Suça sürüklenen çocuklar meselesinin de en az hukuk eğitimi alan gençler kadar önemli olduğuna işaret eden Tanrıseven, "Şu tespiti yapalım öncelikle; suça sürüklenen çocukların adliye ve cezaevi yoluyla topluma kazandırılabilmesi mümkün değil. Bunu insanlığın yüzlerce yıllık tecrübesi bize gösterdi. Bir kez suç işleyen ve adliyeye düşen çocuk, bir daha o yoldan çıkamıyor.
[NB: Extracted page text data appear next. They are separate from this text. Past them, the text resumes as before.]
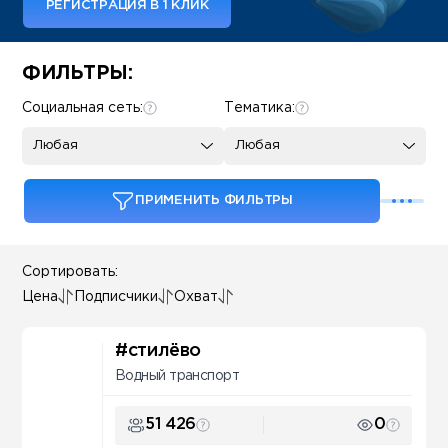
РЕГИСТРАЦИЯ В 1 КЛИК
Some SEO Title
ФИЛЬТРЫ:
Социальная сеть:
Тематика:
Любая
Любая
ПРИМЕНИТЬ ФИЛЬТРЫ
Сортировать:
Цена
Подписчики
Охват
#стилёво
Водный транспорт
51 426
0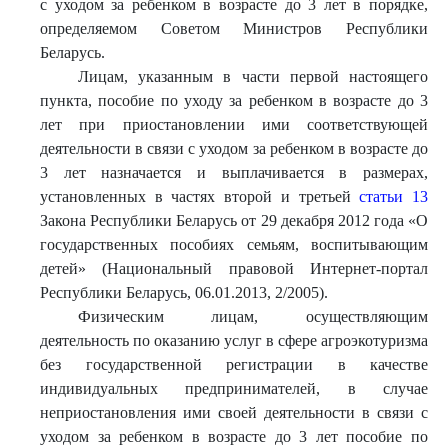
с уходом за ребенком в возрасте до 3 лет в порядке,
определяемом Советом Министров Республики
Беларусь.
Лицам, указанным в части первой настоящего
пункта, пособие по уходу за ребенком в возрасте до 3
лет при приостановлении ими соответствующей
деятельности в связи с уходом за ребенком в возрасте до
3 лет назначается и выплачивается в размерах,
установленных в частях второй и третьей
статьи 13
Закона Республики Беларусь от 29 декабря 2012 года «О
государственных пособиях семьям, воспитывающим
детей» (Национальный правовой Интернет-портал
Республики Беларусь, 06.01.2013, 2/2005).
Физическим лицам, осуществляющим
деятельность по оказанию услуг в сфере агроэкотуризма
без государственной регистрации в качестве
индивидуальных предпринимателей, в случае
неприостановления ими своей деятельности в связи с
уходом за ребенком в возрасте до 3 лет пособие по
Zira çocukken bireyi bu biçimde damgalarsanız, hem toplumun çocuğa yaklaşımı hem de çocuğun kendisine yüklenen suçlu kimliğini içselleştirdiği ve ona uygun hareket etmeye başladığını görüyoruz. Oysa suça sürüklenen çocuk, çocuk olması nedeniyle yetişkinlere nazaran çok daha kolaylıkla ve hızla topluma kazandırılabilir durumdadır” ifadelerini kullandı.